A strangle on CRDL is the strangle strategy applied to CRDL (stock). The strategy is structurally neutral / high-volatility (long premium, OTM): A long strangle buys an OTM call and an OTM put at offset strikes, cheaper than a straddle but requiring a larger underlying move to profit since both wings start out-of-the-money. With CRDL stock trading near $1.33, the strikes shown on this page are snapped to the nearest listed CRDL chain strike and the premiums come straight from the end-of-day bid/ask midpoint.
How are CRDL strangle max profit and max loss calculated?

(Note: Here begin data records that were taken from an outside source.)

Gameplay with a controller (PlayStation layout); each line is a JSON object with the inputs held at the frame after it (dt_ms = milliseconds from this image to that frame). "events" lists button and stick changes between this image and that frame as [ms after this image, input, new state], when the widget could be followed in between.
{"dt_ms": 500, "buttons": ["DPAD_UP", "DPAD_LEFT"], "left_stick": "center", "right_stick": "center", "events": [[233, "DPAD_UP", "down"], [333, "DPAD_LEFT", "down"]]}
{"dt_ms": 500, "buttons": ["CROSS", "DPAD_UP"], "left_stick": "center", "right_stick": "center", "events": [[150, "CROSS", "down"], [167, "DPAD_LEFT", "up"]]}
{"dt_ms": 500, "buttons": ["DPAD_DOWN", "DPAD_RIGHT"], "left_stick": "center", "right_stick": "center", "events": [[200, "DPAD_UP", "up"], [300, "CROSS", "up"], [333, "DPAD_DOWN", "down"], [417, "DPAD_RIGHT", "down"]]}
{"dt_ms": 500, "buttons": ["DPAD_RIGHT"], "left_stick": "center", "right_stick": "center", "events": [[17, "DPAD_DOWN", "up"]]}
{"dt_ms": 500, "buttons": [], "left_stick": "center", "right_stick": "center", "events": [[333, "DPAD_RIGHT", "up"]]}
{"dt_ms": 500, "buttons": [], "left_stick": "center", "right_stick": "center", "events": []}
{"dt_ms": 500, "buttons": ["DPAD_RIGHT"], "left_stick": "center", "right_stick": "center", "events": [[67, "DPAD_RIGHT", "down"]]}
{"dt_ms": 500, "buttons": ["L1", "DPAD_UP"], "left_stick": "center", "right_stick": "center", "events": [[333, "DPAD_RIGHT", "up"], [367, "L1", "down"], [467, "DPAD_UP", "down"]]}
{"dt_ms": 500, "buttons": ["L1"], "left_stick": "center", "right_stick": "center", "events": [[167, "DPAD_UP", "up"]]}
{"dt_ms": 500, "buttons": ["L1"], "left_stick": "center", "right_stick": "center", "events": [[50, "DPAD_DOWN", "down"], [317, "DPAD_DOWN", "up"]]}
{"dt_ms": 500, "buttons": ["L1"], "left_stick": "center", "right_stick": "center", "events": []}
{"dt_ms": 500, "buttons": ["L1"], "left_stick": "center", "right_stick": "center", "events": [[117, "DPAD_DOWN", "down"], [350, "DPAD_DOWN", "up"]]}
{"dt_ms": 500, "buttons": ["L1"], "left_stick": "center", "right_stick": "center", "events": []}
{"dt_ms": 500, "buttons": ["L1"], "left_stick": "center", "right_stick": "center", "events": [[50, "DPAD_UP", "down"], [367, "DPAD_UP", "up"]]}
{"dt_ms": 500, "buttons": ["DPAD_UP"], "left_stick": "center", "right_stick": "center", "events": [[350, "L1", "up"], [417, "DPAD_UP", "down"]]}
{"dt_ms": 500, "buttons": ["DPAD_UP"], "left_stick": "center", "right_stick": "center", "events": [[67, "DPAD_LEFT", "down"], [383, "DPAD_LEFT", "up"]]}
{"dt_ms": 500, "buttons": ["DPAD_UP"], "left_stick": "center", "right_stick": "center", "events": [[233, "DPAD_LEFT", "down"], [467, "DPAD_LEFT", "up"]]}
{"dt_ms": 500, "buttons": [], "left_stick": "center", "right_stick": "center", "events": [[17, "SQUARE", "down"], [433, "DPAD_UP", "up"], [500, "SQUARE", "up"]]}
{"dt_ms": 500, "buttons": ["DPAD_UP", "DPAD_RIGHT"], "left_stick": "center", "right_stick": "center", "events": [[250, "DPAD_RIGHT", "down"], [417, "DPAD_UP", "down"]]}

Upside max profit is unbounded; downside max profit is bounded at the put strike minus the combined debit (reached at zero). Max loss equals the combined debit times 100 (reached anywhere between the two OTM strikes). Two breakevens at call-strike plus debit and put-strike minus debit. For the CRDL strangle priced from the end-of-day chain at a 30-day expiry (ATM IV 21.50%), the computed maximum profit is unbounded per contract and the computed maximum loss is unbounded per contract. Live intraday quotes will differ as the chain moves through the trading session.
What is the breakeven for a CRDL strangle?
The breakeven for the CRDL strangle priced on this page is no defined breakeven on the modeled curve at expiration, derived from end-of-day chain premiums. Breakeven is the underlying price at which the strategy's P&L crosses zero ignoring transaction costs and assignment risk. The current CRDL market-implied 1-standard-deviation expected move is approximately 6.16%; if the move sits well outside the breakeven distance, the structure's risk-reward becomes correspondingly tighter.
When should you consider a strangle on CRDL?
Strangles on CRDL are the cheaper cousin of the straddle - traders use them when they want a large directional move but are willing to give up the inner-strike sensitivity in exchange for a lower up-front debit on the CRDL chain.
How does current CRDL implied volatility affect this strangle?
CRDL ATM IV is at 21.50% with IV rank near 0.21%, which is on the low end of its 1-year range. Premium-buying structures (long call, long put, debit spreads) are relatively cheap in this regime; premium-selling structures collect less credit per unit risk.